TTK 411. maddesinde anonim şirket azlık pay sahibi olan ortağın, yönetim kurulundan yazılı olarak gerektirici sebepleri ve gündemi belirterek, genel kurulu toplantıya çağırmasını veya genel kurul zaten toplanacak ise karara bağlanmasını istedikleri konuları gündeme koymasını isteyebilecekleri yasal olarak düzenlenmiştir. Yine TTK 412 maddesinde pay sahiplerinin çağrı veya gündeme madde konulmasına ilişkin istemleri yönetim kurulu tarafından reddedildiği veya isteme yedi iş günü içinde olumlu cevap verilmemesi halinde aynı pay sahiplerinin başvurusu üzerine mahkemece karar verilebileceği düzenlenmiştir. Davacı tarafından yukarıda açıklanan TTK 411, 412 maddeleri uyarınca davalı şirketin genel kurullarında kar dağıtımına ilişkin gündem maddesi belirlenmesi yönünden herhangi bir girişimin yapıldığı iddia ve ispat edilmemiştir. Yine davacı tarafından ilk derece mahkemesi gerekçesinde de vurgulandığı üzere davalı şirketin genel kurullarına katılınıp bilanço kar/zarar hesapları ve yöneticilerin ibralarının oy birliği ile karara bağlandığı, kararlara davacının da olumlu oy kullandığı da değerlendirildiğinde, davacı vekilinin istinaf nedenlerinin yerinde olmadığı sonucuna ulaşılmıştır.
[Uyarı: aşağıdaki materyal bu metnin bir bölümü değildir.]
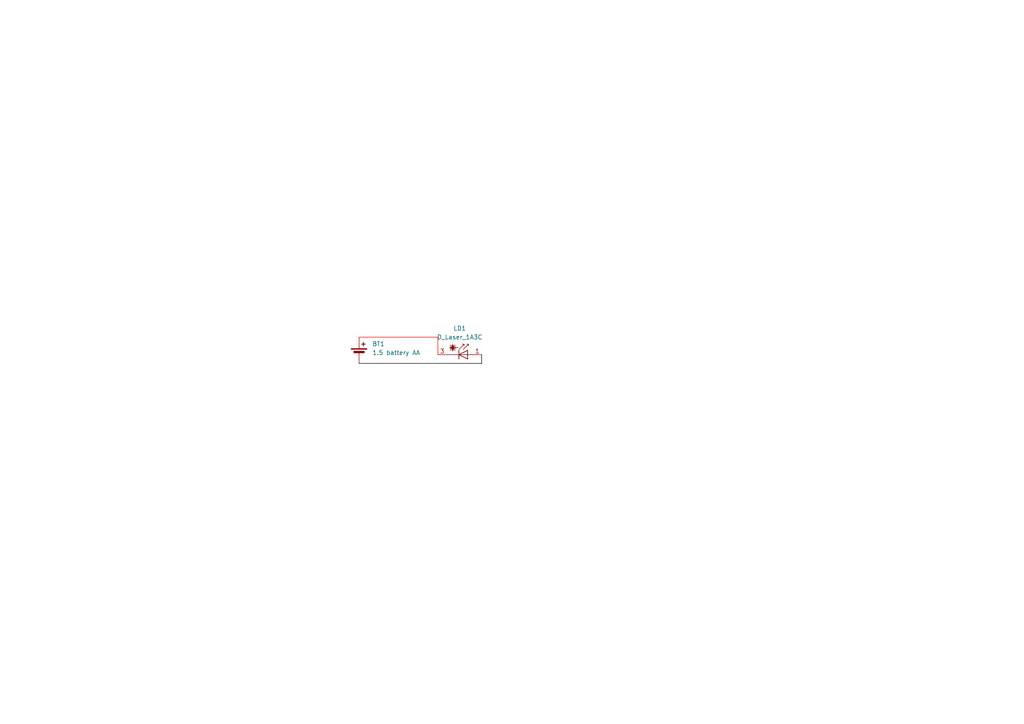
<source format=kicad_sch>
(kicad_sch
	(version 20231120)
	(generator "eeschema")
	(generator_version "8.0")
	(uuid "b4ff39d5-5938-4b3a-a27a-d3a989a5765b")
	(paper "A4")
	(lib_symbols
		(symbol "Device:Battery_Cell"
			(pin_numbers hide)
			(pin_names
				(offset 0) hide)
			(exclude_from_sim no)
			(in_bom yes)
			(on_board yes)
			(property "Reference" "BT"
				(at 2.54 2.54 0)
				(effects
					(font
						(size 1.27 1.27)
					)
					(justify left)
				)
			)
			(property "Value" "Battery_Cell"
				(at 2.54 0 0)
				(effects
					(font
						(size 1.27 1.27)
					)
					(justify left)
				)
			)
			(property "Footprint" ""
				(at 0 1.524 90)
				(effects
					(font
						(size 1.27 1.27)
					)
					(hide yes)
				)
			)
			(property "Datasheet" "~"
				(at 0 1.524 90)
				(effects
					(font
						(size 1.27 1.27)
					)
					(hide yes)
				)
			)
			(property "Description" "Single-cell battery"
				(at 0 0 0)
				(effects
					(font
						(size 1.27 1.27)
					)
					(hide yes)
				)
			)
			(property "ki_keywords" "battery cell"
				(at 0 0 0)
				(effects
					(font
						(size 1.27 1.27)
					)
					(hide yes)
				)
			)
			(symbol "Battery_Cell_0_1"
				(rectangle
					(start -2.286 1.778)
					(end 2.286 1.524)
					(stroke
						(width 0)
						(type default)
					)
					(fill
						(type outline)
					)
				)
				(rectangle
					(start -1.524 1.016)
					(end 1.524 0.508)
					(stroke
						(width 0)
						(type default)
					)
					(fill
						(type outline)
					)
				)
				(polyline
					(pts
						(xy 0 0.762) (xy 0 0)
					)
					(stroke
						(width 0)
						(type default)
					)
					(fill
						(type none)
					)
				)
				(polyline
					(pts
						(xy 0 1.778) (xy 0 2.54)
					)
					(stroke
						(width 0)
						(type default)
					)
					(fill
						(type none)
					)
				)
				(polyline
					(pts
						(xy 0.762 3.048) (xy 1.778 3.048)
					)
					(stroke
						(width 0.254)
						(type default)
					)
					(fill
						(type none)
					)
				)
				(polyline
					(pts
						(xy 1.27 3.556) (xy 1.27 2.54)
					)
					(stroke
						(width 0.254)
						(type default)
					)
					(fill
						(type none)
					)
				)
			)
			(symbol "Battery_Cell_1_1"
				(pin passive line
					(at 0 5.08 270)
					(length 2.54)
					(name "+"
						(effects
							(font
								(size 1.27 1.27)
							)
						)
					)
					(number "1"
						(effects
							(font
								(size 1.27 1.27)
							)
						)
					)
				)
				(pin passive line
					(at 0 -2.54 90)
					(length 2.54)
					(name "-"
						(effects
							(font
								(size 1.27 1.27)
							)
						)
					)
					(number "2"
						(effects
							(font
								(size 1.27 1.27)
							)
						)
					)
				)
			)
		)
		(symbol "Device:D_Laser_1A3C"
			(pin_names
				(offset 1.016) hide)
			(exclude_from_sim no)
			(in_bom yes)
			(on_board yes)
			(property "Reference" "LD"
				(at -1.27 4.445 0)
				(effects
					(font
						(size 1.27 1.27)
					)
				)
			)
			(property "Value" "D_Laser_1A3C"
				(at -1.27 -2.54 0)
				(effects
					(font
						(size 1.27 1.27)
					)
				)
			)
			(property "Footprint" ""
				(at -2.54 -0.635 0)
				(effects
					(font
						(size 1.27 1.27)
					)
					(hide yes)
				)
			)
			(property "Datasheet" "~"
				(at 0.762 -5.08 0)
				(effects
					(font
						(size 1.27 1.27)
					)
					(hide yes)
				)
			)
			(property "Description" "Laser diode, cathode on pin 3, anode on pin 1"
				(at 0 0 0)
				(effects
					(font
						(size 1.27 1.27)
					)
					(hide yes)
				)
			)
			(property "ki_keywords" "opto laserdiode"
				(at 0 0 0)
				(effects
					(font
						(size 1.27 1.27)
					)
					(hide yes)
				)
			)
			(property "ki_fp_filters" "*LaserDiode*"
				(at 0 0 0)
				(effects
					(font
						(size 1.27 1.27)
					)
					(hide yes)
				)
			)
			(symbol "D_Laser_1A3C_0_1"
				(polyline
					(pts
						(xy -4.064 1.27) (xy -2.54 2.794)
					)
					(stroke
						(width 0)
						(type default)
					)
					(fill
						(type none)
					)
				)
				(polyline
					(pts
						(xy -4.064 1.778) (xy -2.54 2.286)
					)
					(stroke
						(width 0)
						(type default)
					)
					(fill
						(type none)
					)
				)
				(polyline
					(pts
						(xy -4.064 2.286) (xy -2.54 1.778)
					)
					(stroke
						(width 0)
						(type default)
					)
					(fill
						(type none)
					)
				)
				(polyline
					(pts
						(xy -4.064 2.794) (xy -2.54 1.27)
					)
					(stroke
						(width 0)
						(type default)
					)
					(fill
						(type none)
					)
				)
				(polyline
					(pts
						(xy -3.556 2.794) (xy -3.048 1.27)
					)
					(stroke
						(width 0)
						(type default)
					)
					(fill
						(type none)
					)
				)
				(polyline
					(pts
						(xy -3.302 2.032) (xy -3.302 1.016)
					)
					(stroke
						(width 0)
						(type default)
					)
					(fill
						(type none)
					)
				)
				(polyline
					(pts
						(xy -3.302 2.032) (xy -3.302 3.048)
					)
					(stroke
						(width 0)
						(type default)
					)
					(fill
						(type none)
					)
				)
				(polyline
					(pts
						(xy -3.048 2.794) (xy -3.556 1.27)
					)
					(stroke
						(width 0)
						(type default)
					)
					(fill
						(type none)
					)
				)
				(polyline
					(pts
						(xy -1.778 2.032) (xy -4.318 2.032)
					)
					(stroke
						(width 0)
						(type default)
					)
					(fill
						(type none)
					)
				)
				(polyline
					(pts
						(xy -1.524 1.27) (xy -1.524 -1.27)
					)
					(stroke
						(width 0.2032)
						(type default)
					)
					(fill
						(type none)
					)
				)
				(polyline
					(pts
						(xy 1.27 3.048) (xy 0.762 3.048)
					)
					(stroke
						(width 0)
						(type default)
					)
					(fill
						(type none)
					)
				)
				(polyline
					(pts
						(xy 2.54 0) (xy -5.08 0)
					)
					(stroke
						(width 0)
						(type default)
					)
					(fill
						(type none)
					)
				)
				(polyline
					(pts
						(xy -0.254 1.524) (xy 1.27 3.048) (xy 1.27 2.54)
					)
					(stroke
						(width 0)
						(type default)
					)
					(fill
						(type none)
					)
				)
				(polyline
					(pts
						(xy 1.016 1.27) (xy 1.016 -1.27) (xy -1.524 0) (xy 1.016 1.27)
					)
					(stroke
						(width 0.2032)
						(type default)
					)
					(fill
						(type none)
					)
				)
				(polyline
					(pts
						(xy -1.524 1.524) (xy 0 3.048) (xy 0 2.54) (xy 0 3.048) (xy -0.508 3.048)
					)
					(stroke
						(width 0)
						(type default)
					)
					(fill
						(type none)
					)
				)
			)
			(symbol "D_Laser_1A3C_1_1"
				(pin passive line
					(at 5.08 0 180)
					(length 2.54)
					(name "A"
						(effects
							(font
								(size 1.27 1.27)
							)
						)
					)
					(number "1"
						(effects
							(font
								(size 1.27 1.27)
							)
						)
					)
				)
				(pin passive line
					(at -7.62 0 0)
					(length 2.54)
					(name "K"
						(effects
							(font
								(size 1.27 1.27)
							)
						)
					)
					(number "3"
						(effects
							(font
								(size 1.27 1.27)
							)
						)
					)
				)
			)
		)
	)
	(wire
		(pts
			(xy 104.14 97.79) (xy 127 97.79)
		)
		(stroke
			(width 0)
			(type default)
			(color 255 0 0 1)
		)
		(uuid "63d7a8b8-9b6e-4328-a9e5-f1ffc0c02927")
	)
	(wire
		(pts
			(xy 139.7 105.41) (xy 139.7 102.87)
		)
		(stroke
			(width 0)
			(type default)
			(color 0 0 0 1)
		)
		(uuid "a747eebf-8859-4efb-9d7b-a3968e74bc95")
	)
	(wire
		(pts
			(xy 127 97.79) (xy 127 102.87)
		)
		(stroke
			(width 0)
			(type default)
			(color 255 0 0 1)
		)
		(uuid "db04480c-a6ec-4dca-8d92-63b51c70ab81")
	)
	(wire
		(pts
			(xy 104.14 105.41) (xy 139.7 105.41)
		)
		(stroke
			(width 0)
			(type default)
			(color 0 0 0 1)
		)
		(uuid "fb89cd61-2ca6-45c8-a9ad-a5bbc543f6b4")
	)
	(symbol
		(lib_id "Device:D_Laser_1A3C")
		(at 134.62 102.87 0)
		(unit 1)
		(exclude_from_sim no)
		(in_bom yes)
		(on_board yes)
		(dnp no)
		(fields_autoplaced yes)
		(uuid "5de80dfe-4bdd-45e1-ab8f-20a02ea3e1cd")
		(property "Reference" "LD1"
			(at 133.35 95.25 0)
			(effects
				(font
					(size 1.27 1.27)
				)
			)
		)
		(property "Value" "D_Laser_1A3C"
			(at 133.35 97.79 0)
			(effects
				(font
					(size 1.27 1.27)
				)
			)
		)
		(property "Footprint" "OptoDevice:LaserDiode_TO3.3-D3.3-3"
			(at 132.08 103.505 0)
			(effects
				(font
					(size 1.27 1.27)
				)
				(hide yes)
			)
		)
		(property "Datasheet" "~"
			(at 135.382 107.95 0)
			(effects
				(font
					(size 1.27 1.27)
				)
				(hide yes)
			)
		)
		(property "Description" "Laser diode, cathode on pin 3, anode on pin 1"
			(at 134.62 102.87 0)
			(effects
				(font
					(size 1.27 1.27)
				)
				(hide yes)
			)
		)
		(pin "3"
			(uuid "9fd5aec3-a914-4d5d-9599-3ee4e901df4e")
		)
		(pin "1"
			(uuid "417bbc94-e351-4c31-b12c-a5a411e4c5ac")
		)
		(instances
			(project ""
				(path "/b4ff39d5-5938-4b3a-a27a-d3a989a5765b"
					(reference "LD1")
					(unit 1)
				)
			)
		)
	)
	(symbol
		(lib_id "Device:Battery_Cell")
		(at 104.14 102.87 0)
		(unit 1)
		(exclude_from_sim no)
		(in_bom yes)
		(on_board yes)
		(dnp no)
		(fields_autoplaced yes)
		(uuid "9874ca4b-e7ea-49cb-8222-b037f3943b01")
		(property "Reference" "BT1"
			(at 107.95 99.7584 0)
			(effects
				(font
					(size 1.27 1.27)
				)
				(justify left)
			)
		)
		(property "Value" "1.5 battery AA"
			(at 107.95 102.2984 0)
			(effects
				(font
					(size 1.27 1.27)
				)
				(justify left)
			)
		)
		(property "Footprint" "Battery:BatteryHolder_Keystone_2460_1xAA"
			(at 104.14 101.346 90)
			(effects
				(font
					(size 1.27 1.27)
				)
				(hide yes)
			)
		)
		(property "Datasheet" "~"
			(at 104.14 101.346 90)
			(effects
				(font
					(size 1.27 1.27)
				)
				(hide yes)
			)
		)
		(property "Description" "Single-cell battery"
			(at 104.14 102.87 0)
			(effects
				(font
					(size 1.27 1.27)
				)
				(hide yes)
			)
		)
		(pin "2"
			(uuid "70e49001-9f6f-4db6-b169-ce7617f3f8d1")
		)
		(pin "1"
			(uuid "d9803da5-987c-4f9f-8ddc-9e54fa91c6db")
		)
		(instances
			(project ""
				(path "/b4ff39d5-5938-4b3a-a27a-d3a989a5765b"
					(reference "BT1")
					(unit 1)
				)
			)
		)
	)
	(sheet_instances
		(path "/"
			(page "1")
		)
	)
)

</source>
İlk derece mahkemesi karar ve gerekçesinde davacı vekilinin istinaf nedenlerinin karşılandığı, hükümde yasa ve usule aykırılık bulunmadığı gibi kamu düzenine aykırılık da görülmediğinden, davacı vekilinin istinaf başvurusunun HMK 353/1-b1 maddesi uyarınca esastan reddine karar verilmesi gerektiği kanaatine varılarak aşağıdaki hüküm kurulmuştur.
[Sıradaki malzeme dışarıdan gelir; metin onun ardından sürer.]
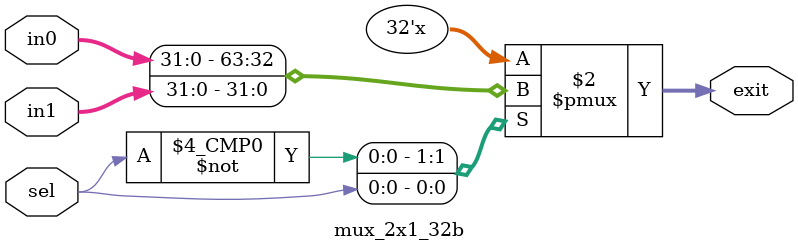
<source format=v>
module Register2_3(input [31:0] Ds,input Clk, input Load, output reg [31:0] Qs);
    initial Qs <= 32'd0; 
    always @ (posedge Clk) begin//
    if(Load)
        Qs <= Ds;
        end
endmodule

module mux_2x1_5b2_3(output reg [4:0] exit,input sel ,input [4:0] in0, input [4:0] in1);
always @ (*)
begin
 case (sel)
  1'b0: exit <= in0;
  1'b1: exit <= in1;
 endcase
end
endmodule

module mux_2x1_4b2_3(output reg [3:0] exit,input sel ,input [3:0] in0, input [3:0] in1);

always @ (*)
begin
 case (sel)
  1'b0: exit <= in0;
  1'b1: exit <= in1;
 endcase
end
endmodule

module mux_4x1_4b2_3(output reg [3:0] exit,input [1:0] sel ,input [3:0] in0, input [3:0] in1, input [3:0] in2,input [3:0] in3);

always @ (*)
begin
 case (sel)
  2'b00: exit <= in0;
  2'b01: exit <= in1;
  2'b10: exit <= in2;
  2'b11: exit <= in3;
 endcase
end
endmodule

module MUX2x1_5bits2_3(input s0, input [4:0] in0, in1, output reg [4:0] out);

always @(*) begin
case(s0)
    1'b0: begin // viene del ALU
      out[4] <= 0; 
      out <= in0; 
    end
    1'b1: begin // viene del shifer
      out <= in1;
    end
endcase
end
endmodule

module PSR2_3(output reg N, Z, C, V, input Nin, Zin, Cin, Vin, Clk, Ld);
    initial N <= 1'b0;
    initial Z <= 1'b0;
    initial C <= 1'b0;
    initial V <= 1'b0;
    
    always @ (posedge Clk) begin
      if (Ld) begin
        N <= Nin;
        Z <= Zin;
        C <= Cin;
        V <= Vin;
      end
    end
  endmodule

module MUX4x1_32b_3(input s0, input s1, input [31:0] in0, input [31:0] in1, input [31:0] in2, input [31:0] in3, output reg [31:0] out);
//parameter [] select = {s1,s0};
always @ (*) begin
case({s1,s0})
    2'b00: begin
      out <= in0;
    end
    2'b01: begin
      out <= in1;
    end
    2'b10: begin
      out <= in2;
    end
    2'b11: begin
      out <= in3;
    end
endcase
end
endmodule

module mux_2x1_32b(output reg [31:0] exit, input sel, input [31:0] in0, input [31:0] in1);

always @ (*)
begin
 case (sel)
  1'b0: exit <= in0;
  1'b1: exit <= in1;
 endcase
end
endmodule
</source>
HÜKÜM : Yukarıda açıklanan nedenlerle;
1-Davacı vekilinin istinaf başvurusunun 6100 sayılı HMK’nun 353/1-b1 maddesi gereğince ESASTAN REDDİNE,
2-Harçlar Kanunu gereğince istinaf eden davacı tarafından yatırılan 85,70.TL istinaf kanun yoluna başvurma harcının hazineye gelir kaydına,
3-Karar tarihi itibariyle Harçlar Kanunu gereğince alınması gereken 35,90.TL istinaf karar harcından istinaf eden davacı tarafından yatırılan 31,40.TL’nin mahsubu ile bakiye 4,50.TL’nin davacıdan tahsili ile hazineye gelir kaydına,
4-İstinaf yargılama giderlerinin istinaf eden davacı üzerinde bırakılmasına,
5-Artan gider avansı varsa talep halinde yatıran tarafa iadesine,
Dosya üzerinde yapılan inceleme sonucunda HMK’nın 361/1. maddesi gereğince kararın taraflara tebliğ tarihinden itibaren iki hafta içerisinde Yargıtay’da temyiz yolu açık olmak üzere 13/06/2018 tarihinde oy birliği ile karar verildi.